On our way back to the station we visited an Okinawa grocery shop on the way (with all things Okinawan), greeted by some slightly painfull ambient music (a woman with a very repetive screeching voice blarred out with some traditional sounding Japanese music accompining) on entry. Strangely enough, after about 20 seconds I started looking for the CD section as it was kind of interesting in sort of a masochistic way, I did not find it though. We ended up buying some cream cola (not especially nice, but drinkable), a dring for my companion (I forget what) and a small cake which challenged my recovering stomach more than I liked, so I only had one bite. Maybe will return to the shop though, they had some nice stuff, especially a lot of nice Sake.

Then we moved on to Akihabara. We did a quick check of the streets, but as it was Sunday afternoon and really filled with people, we quickly decided to go for Yodobashi as my companion wanted to look at a camera. I did a bit of a big walkabout on the first floor as I was confusing this outlet for the Osaka one, but after I got my bearings it was back to bussiness. We found the Ricoh CX2 (we noticed afterward that it looked like this camera was everywhere used for comparison on every other camera) and our interest was obviously so intense that it caught the eye of a sales person (quite impressive with the amount of people that were there). He did a very good job with his limited English of selling the camera and my companion ended up with an extra battery (wise choice) and a leather casing (initially a bad choice as it was expensive, but after fondling it a bit, I must say it really is very nice soft leather and well worth its price). Getting tired now we decided to take a break, go back to the hotel and charge our batteries (and the cameras).



Arriving around 8 in the evening in Shibuya, a mass of, primarily very young people seemed to fill up the streets everywhere.
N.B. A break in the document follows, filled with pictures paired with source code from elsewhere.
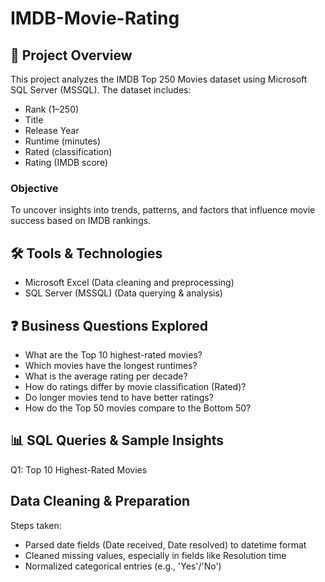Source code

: # IMDB-Movie-Rating
## 📌 Project Overview

This project analyzes the IMDB Top 250 Movies dataset using Microsoft SQL Server (MSSQL).
The dataset includes:

- Rank (1–250)
- Title
- Release Year
- Runtime (minutes)
- Rated (classification)
- Rating (IMDB score)

### Objective
To uncover insights into trends, patterns, and factors that influence movie success based on IMDB rankings.

## 🛠 Tools & Technologies

- Microsoft Excel (Data cleaning and preprocessing)
- SQL Server (MSSQL) (Data querying & analysis)

## ❓ Business Questions Explored

- What are the Top 10 highest-rated movies?
- Which movies have the longest runtimes?
- What is the average rating per decade?
- How do ratings differ by movie classification (Rated)?
- Do longer movies tend to have better ratings?
- How do the Top 50 movies compare to the Bottom 50?

## 📊 SQL Queries & Sample Insights
 Q1: Top 10 Highest-Rated Movies






## Data Cleaning & Preparation

Steps taken:
- Parsed date fields (Date received, Date resolved) to datetime format
- Cleaned missing values, especially in fields like Resolution time
- Normalized categorical entries (e.g., 'Yes'/'No')


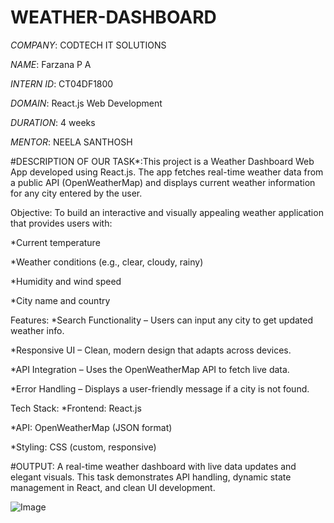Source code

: # WEATHER-DASHBOARD

*COMPANY*: CODTECH IT SOLUTIONS

*NAME*:  Farzana P A

*INTERN ID*: CT04DF1800

*DOMAIN*: React.js Web Development

*DURATION*: 4 weeks

*MENTOR*: NEELA SANTHOSH

#DESCRIPTION OF OUR TASK*:This project is a Weather Dashboard Web App developed using React.js. The app fetches real-time weather data from a public API (OpenWeatherMap) and displays current weather information for any city entered by the user.

Objective:
To build an interactive and visually appealing weather application that provides users with:

*Current temperature

*Weather conditions (e.g., clear, cloudy, rainy)

*Humidity and wind speed

*City name and country

Features:
*Search Functionality – Users can input any city to get updated weather info.

*Responsive UI – Clean, modern design that adapts across devices.

*API Integration – Uses the OpenWeatherMap API to fetch live data.

*Error Handling – Displays a user-friendly message if a city is not found.

Tech Stack:
*Frontend: React.js

*API: OpenWeatherMap (JSON format)

*Styling: CSS (custom, responsive)

#OUTPUT:
A real-time weather dashboard with live data updates and elegant visuals. This task demonstrates API handling, dynamic state management in React, and clean UI development.

![Image](https://github.com/user-attachments/assets/3a077a6c-f12e-4a80-b837-3983bc24bcc5)

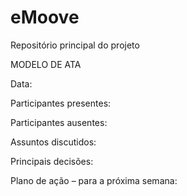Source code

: # eMoove
Repositório principal do projeto

MODELO DE ATA

Data: 

Participantes presentes:

Participantes ausentes:

Assuntos discutidos:

Principais decisões:

Plano de ação – para a próxima semana:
The place was buzzling with life. Without any detour we quickly managed to find the chosen restaurant for the evening, Mo Mo Paradise, again part of a chain of restaurants. This chain specializing in all you can eat (for 90 minutes) Shabu Shabu and Sukiyaki among other things. Deciding on Shabu Shabu (I like Sukiyaki a lot, but raw egg seemed like a less prudent choice considering the state of my stomach, which was recovering, but far from any kind of robustness yet). Havind experienced a rather boring tasting Shabu Shabu in a restaurant in Copenhagen, this was quite the opposite, although the Sesame sauce was better in Copenhagen, the meat in Shibuya was delicious and this together with an already very nice lunch turned out to be a really good food day. As an added bonus, I got a steam facial during the dinner as well, and had occasionally problems seeing through my steamed up glasses. Both lunch and dinner places are worthwhile to revisit some time in the future.
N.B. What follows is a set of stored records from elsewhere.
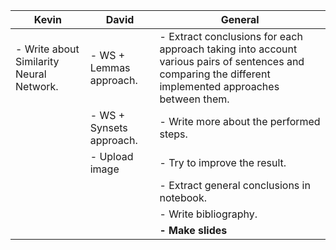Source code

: | Kevin                                    | David                    | General                                                      |
| ---------------------------------------- | ------------------------ | ------------------------------------------------------------ |
| - Write about Similarity Neural Network. | - WS + Lemmas approach.  | - Extract conclusions for each approach taking into account various pairs of sentences and comparing the different implemented approaches between them. |
|                                          | - WS + Synsets approach. | - Write more about the performed steps.                      |
|                                          | - Upload image           | - Try to improve the result.                                 |
|                                          |                          | - Extract general conclusions in notebook.                   |
|                                          |                          | - Write bibliography.                                        |
|                                          |                          | **- Make slides**                                            |

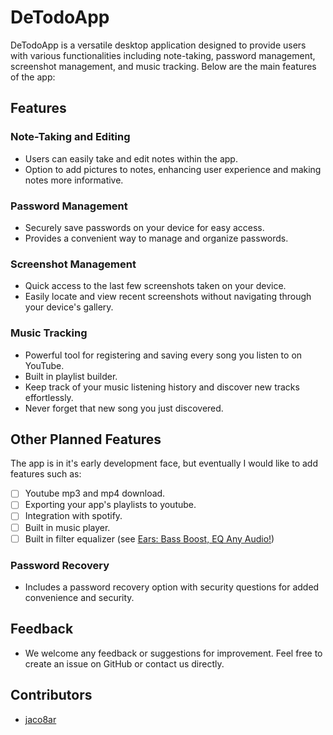DeTodoApp
===========

DeTodoApp is a versatile desktop application designed to provide users with various functionalities including note-taking, password management, screenshot management, and music tracking. Below are the main features of the app:

Features
--------

### Note-Taking and Editing

*   Users can easily take and edit notes within the app.
*   Option to add pictures to notes, enhancing user experience and making notes more informative.

### Password Management

*   Securely save passwords on your device for easy access.
*   Provides a convenient way to manage and organize passwords.

### Screenshot Management

*   Quick access to the last few screenshots taken on your device.
*   Easily locate and view recent screenshots without navigating through your device's gallery.

### Music Tracking

*   Powerful tool for registering and saving every song you listen to on YouTube.
*   Built in playlist builder.
*   Keep track of your music listening history and discover new tracks effortlessly.
*   Never forget that new song you just discovered.

Other Planned Features
-------------------
The app is in it's early development face, but eventually I would like to add features such as:

*   [ ]  Youtube mp3 and mp4 download.
*   [ ]  Exporting your app's playlists to youtube.
*   [ ]  Integration with spotify.
*   [ ]  Built in music player.
*   [ ]  Built in filter equalizer (see [Ears: Bass Boost, EQ Any Audio!](https://chromewebstore.google.com/detail/ears-bass-boost-eq-any-au/nfdfiepdkbnoanddpianalelglmfooik))

### Password Recovery

*   Includes a password recovery option with security questions for added convenience and security.

Feedback
--------

*   We welcome any feedback or suggestions for improvement. Feel free to create an issue on GitHub or contact us directly.

Contributors
------------

*   [jaco8ar](https://github.com/jaco8ar)

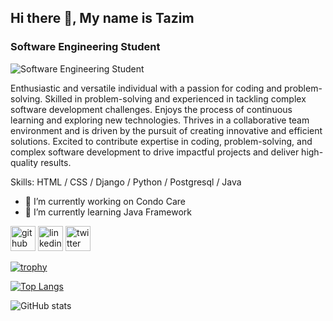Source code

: ## Hi there 👋, My name is Tazim
### Software Engineering  Student
![Software Engineering  Student](https://arturssmirnovs.github.io/github-profile-readme-generator/images/banner.png)

Enthusiastic and versatile individual with a passion for coding and problem-solving. Skilled in problem-solving and experienced in tackling complex software development challenges. Enjoys the process of continuous learning and exploring new technologies. Thrives in a collaborative team environment and is driven by the pursuit of creating innovative and efficient solutions. Excited to contribute expertise in coding, problem-solving, and complex software development to drive impactful projects and deliver high-quality results.

Skills: HTML / CSS / Django / Python / Postgresql / Java

- 🔭 I’m currently working on Condo Care 
- 🌱 I’m currently learning Java Framework 


[<img src='https://cdn.jsdelivr.net/npm/simple-icons@3.0.1/icons/github.svg' alt='github' height='40'>](https://github.com/Taziim)  [<img src='https://cdn.jsdelivr.net/npm/simple-icons@3.0.1/icons/linkedin.svg' alt='linkedin' height='40'>](https://www.linkedin.com/in/TariqulislamTazim/)  [<img src='https://cdn.jsdelivr.net/npm/simple-icons@3.0.1/icons/twitter.svg' alt='twitter' height='40'>](https://twitter.com/__Codim__)  

[![trophy](https://github-profile-trophy.vercel.app/?username=Taziim)](https://github.com/ryo-ma/github-profile-trophy)

[![Top Langs](https://github-readme-stats.vercel.app/api/top-langs/?username=Taziim)](https://github.com/anuraghazra/github-readme-stats)

![GitHub stats](https://github-readme-stats.vercel.app/api?username=Taziim&show_icons=true)  



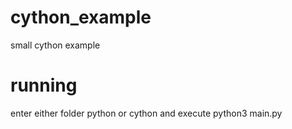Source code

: # cython_example
small cython example


# running
enter either folder python or cython and execute 
python3 main.py
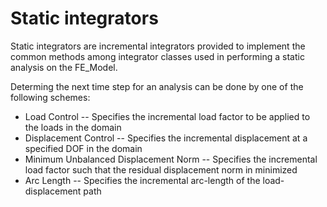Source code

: Static integrators
==================

Static integrators are incremental integrators provided to implement the
common methods among integrator classes used in performing a static
analysis on the FE\_Model.

Determing the next time step for an analysis can be done by one of the following schemes:

- Load Control -- Specifies the incremental load factor to be applied to the loads in the domain
- Displacement Control -- Specifies the incremental displacement at a specified DOF in the domain
- Minimum Unbalanced Displacement Norm -- Specifies the incremental load factor such that the residual displacement norm in minimized
- Arc Length -- Specifies the incremental arc-length of the load-displacement path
After some good food all day, my stomach has decided to calm down and appreciate the food, not fully working but less annoying.

Sunday, October 18, 2009

Night Time in Shinjuku

Departure from Copenhagen on time and ditto from the transit airport in Vienna, finally then on our way to Narita airport in Tokyo in a Boeing 777. Bad thing about the 777 is that it has 3 seats at the window (3-4-3) and with a filled up plane that meant I got to enjoy a middle seat, fortunately my aisle seat mate was a tiny Japanese woman, unfortunately my front seat mate was a huge Polish guy, who had to put the seat all the way back to get enough room, which meant I spent the trip with the personal screen slightly up my nose and a slightly akward position when meals were being served. All in all it seemed to become the standard slightly uncomfortable and tiring flight as usual when going to Japan, but (there is always a but) half way a stomach trouble showed its ugly head. So I spent the reminder of the trip trying to avoid going to the toilet all the time and when I could, there were problems. Had in the end to give up to eat much of the breakfast.
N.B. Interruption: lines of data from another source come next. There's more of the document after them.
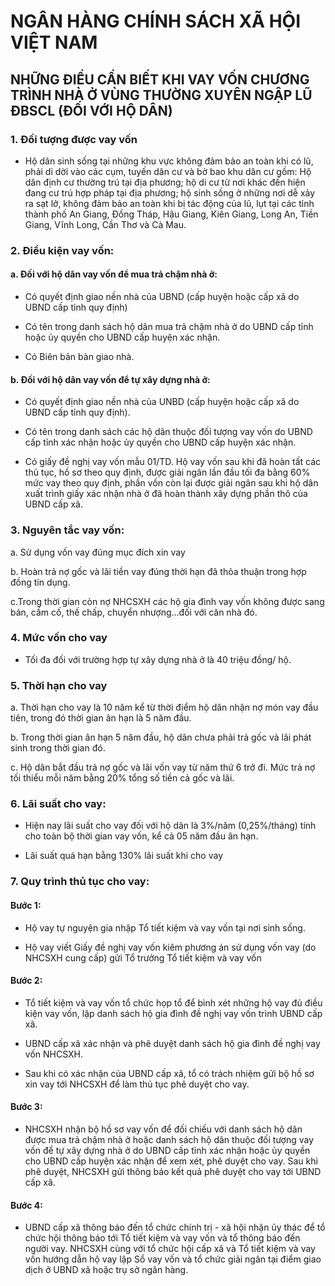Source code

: # NGÂN HÀNG CHÍNH SÁCH XÃ HỘI VIỆT NAM

## NHỮNG ĐIỀU CẦN BIẾT KHI VAY VỐN CHƯƠNG TRÌNH NHÀ Ở VÙNG THƯỜNG XUYÊN NGẬP LŨ ĐBSCL (ĐỐI VỚI HỘ DÂN)


### 1. Đối tượng được vay vốn

- Hộ dân sinh sống tại những khu vực không đảm bảo an toàn khi có lũ, phải di dời vào các cụm, tuyến dân cư và bờ bao khu dân cư gồm: Hộ dân định cư thường trú tại địa phương; hộ di cư từ nơi khác đến hiện đang cư trú hợp pháp tại địa phương; hộ sinh sống ở những nơi dễ xảy ra sạt lở, không đảm bảo an toàn khi bị tác động của lũ, lụt tại các tỉnh thành phố An Giang, Đồng Tháp, Hậu Giang, Kiên Giang, Long An, Tiền Giang, Vĩnh Long, Cần Thơ và Cà Mau.


### 2. Điều kiện vay vốn:

#### a. Đối với hộ dân vay vốn để mua trả chậm nhà ở:

- Có quyết định giao nền nhà của UBND (cấp huyện hoặc cấp xã do UBND cấp tỉnh quy định)

- Có tên trong danh sách hộ dân mua trả chậm nhà ở do UBND cấp tỉnh hoặc ủy quyền cho UBND cấp huyện xác nhận.

- Có Biên bản bàn giao nhà.

#### b. Đối với hộ dân vay vốn để tự xây dựng nhà ở:

- Có quyết định giao nền nhà của UNBD (cấp huyện hoặc cấp xã do UBND cấp tỉnh quy định).

- Có tên trong danh sách các hộ dân thuộc đối tượng vay vốn do UBND cấp tỉnh xác nhận hoặc ủy quyền cho UBND cấp huyện xác nhận.

- Có giấy đề nghị vay vốn mẫu 01/TD. Hộ vay vốn sau khi đã hoàn tất các thủ tục, hồ sơ theo quy định, được giải ngân lần đầu tối đa bằng 60% mức vay theo quy định, phần vốn còn lại được giải ngân sau khi hộ dân xuất trình giấy xác nhận nhà ở đã hoàn thành xây dựng phần thô của UBND cấp xã.


### 3. Nguyên tắc vay vốn:

a. Sử dụng vốn vay đúng mục đích xin vay

b. Hoàn trả nợ gốc và lãi tiền vay đúng thời hạn đã thỏa thuận trong hợp đồng tín dụng.

c.Trong thời gian còn nợ NHCSXH các hộ gia đình vay vốn không được sang bán, cầm cố, thế chấp, chuyển nhượng...đối với căn nhà đó.


### 4. Mức vốn cho vay

- Tối đa đối với trường hợp tự xây dựng nhà ở là 40 triệu đồng/ hộ.


### 5. Thời hạn cho vay

a. Thời hạn cho vay là 10 năm kể từ thời điểm hộ dân nhận nợ món vay đầu tiên, trong đó thời gian ân hạn là 5 năm đầu.

b. Trong thời gian ân hạn 5 năm đầu, hộ dân chưa phải trả gốc và lãi phát sinh trong thời gian đó.

c. Hộ dân bắt đầu trả nợ gốc và lãi vốn vay từ năm thứ 6 trở đi. Mức trả nợ tối thiểu mỗi năm bằng 20% tổng số tiền cả gốc và lãi.


### 6. Lãi suất cho vay:

- Hiện nay lãi suất cho vay đối với hộ dân là 3%/năm (0,25%/tháng) tính cho toàn bộ thời gian vay vốn, kể cả 05 năm đầu ân hạn.

- Lãi suất quá hạn bằng 130% lãi suất khi cho vay


### 7. Quy trình thủ tục cho vay:

#### Bước 1:

- Hộ vay tự nguyện gia nhập Tổ tiết kiệm và vay vốn tại nơi sinh sống.

- Hộ vay viết Giấy đề nghị vay vốn kiêm phương án sử dụng vốn vay (do NHCSXH cung cấp) gửi Tổ trưởng Tổ tiết kiệm và vay vốn

#### Bước 2:

- Tổ tiết kiệm và vay vốn tổ chức họp tổ để bình xét những hộ vay đủ điều kiện vay vốn, lập danh sách hộ gia đình đề nghị vay vốn trình UBND cấp xã.

- UBND cấp xã xác nhận và phê duyệt danh sách hộ gia đình đề nghị vay vốn NHCSXH.

- Sau khi có xác nhận của UBND cấp xã, tổ có trách nhiệm gửi bộ hồ sơ xin vay tới NHCSXH để làm thủ tục phê duyệt cho vay.

#### Bước 3:

- NHCSXH nhận bộ hồ sơ vay vốn để đối chiếu với danh sách hộ dân được mua trả chậm nhà ở hoặc danh sách hộ dân thuộc đối tượng vay vốn để tự xây dựng nhà ở do UBND cấp tỉnh xác nhận hoặc ủy quyền cho UBND cấp huyện xác nhận để xem xét, phê duyệt cho vay. Sau khi phê duyệt, NHCSXH gửi thông báo kết quả phê duyệt cho vay tới UBND cấp xã.

#### Bước 4:

- UBND cấp xã thông báo đến tổ chức chính trị - xã hội nhận ủy thác để tổ chức hội thông báo tới Tổ tiết kiệm và vay vốn và tổ thông báo đến người vay. NHCSXH cùng với tổ chức hội cấp xã và Tổ tiết kiệm và vay vốn hướng dẫn hộ vay lập Sổ vay vốn và tổ chức giải ngân tại điểm giao dịch ở UBND xã hoặc trụ sở ngân hàng.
Arriving at Narita the queue at the immigration counters seemed endless (queuing to get into the queue for the counters) but a very hands on guidance of some guidance officers speed matters up quite a lot. So in the end it took less than half an hour. But it still took so long that when we finally came to the luggage belt, there were just 2 lonely suitcases being moved around on the belt (ours), and one of them had been scraping along the edge that it may not be reusable further on (actually its it first trip, but anyhow it was cheap and may be it should just be replaced here in Japan for the return trip). The luggage handler seemed a bit happy to see us, because now he finally could shut down the belt. Smoothly through customs, they did not even want us to open the suitcases. But we had arrived so early that the travel service bureau where we wanted to buy our SUICA and N'EX rebate tickets was not open yet. No problem, I needed to sepnd some time on a toilet anyway.

Arriving after an hour or so later in Shinjuku, it suddenly turned out to be a small problem that the 'New South Gate' at Shinjuku station had been reciommended as the shortest way to the hotel. Problem was that it did not provide the street access I had anticipated, so the planned route walking to the hotel did not exist. Instead after some ups and downs (literally) at Tashimya Times Square, we managed to spot the bridge over the tracks and we found an even shorter route to the hotel. Thanks to google street view we had a good idea how things looked in the neighbourhood of the hotel, so it was easy find it. Checkin time was of course first at 14:00 and we had arrived early, so we left the luggage at the hotel and went to do some local exploring. After a short trip to the hotel's toilet of course, which was very sofisticated, automatic seat opening on entry and so forth.

The local Takashimaya seemed like a good bet for some exploring and at the end of the mall, a 8 floor Tokyo Hands has been built, so we went there first for some initial browsing, followed by a trip to the basement of the mall for world food (food in all stages of preparement, from raw to ready to eat). After some time there we decided to go up to the 13th 14th floor an find a restaurant to eat (my stomach was now giving me serious problems, and I was beginning to panic when I was too far away from a toilet). After some browsing my companion gave in, and we ate at Carmel, where I on previous trip had eaten their chicken omelette rice and it felt like a safe choice given my current condition. It was probably as good as last time, but I was really not able to enjoy it much,

We continued to go around a bit, but when the time approached check-in time, we went back to the hotel to checkin, shower and get a few hours of needed rest.

It had now become 7 in the evening, and we went for a quick look around in the electronics area, where there are several big Yodobashi's, a main , a camera, a game shop, a watch and so on  (all with several floors).









Additionally we found a dedicated camera shop (primarily DSLRs) with a whole floor dedicated to tripods! We then went for a restaurant in Lumine mall, but as there are several Lumine malls, Lumine 1 and 2 and probably 3 as we did not find the restaurant situated in the Lumine, and it was now becoming quite apparent to me that I had to very careful what  I put into my stomach (and Takashimaya was closing, actually it had been trying to close for an hour or so) so we went to some mega shopping in an am/pm convenient store. For what amounts to 130 kr we probably bought food n drinks that would have amounted to the triple sum in Copenhagen.



Late in the evening (it was nearly 10pm when we got back) the stomach stabilized somewhat down to 3 hours visits now. Looking forward to a better day tomorrow. Although we have already found out that our itenary is not going to be, we forgot to check the opening hours for the Imperial Palace East Garden which is unfortunately not open on a Sunday (as it was last time) :-( so we have to make some new plans, lets see what the weather is like, today it was t-shirt until around 9pm!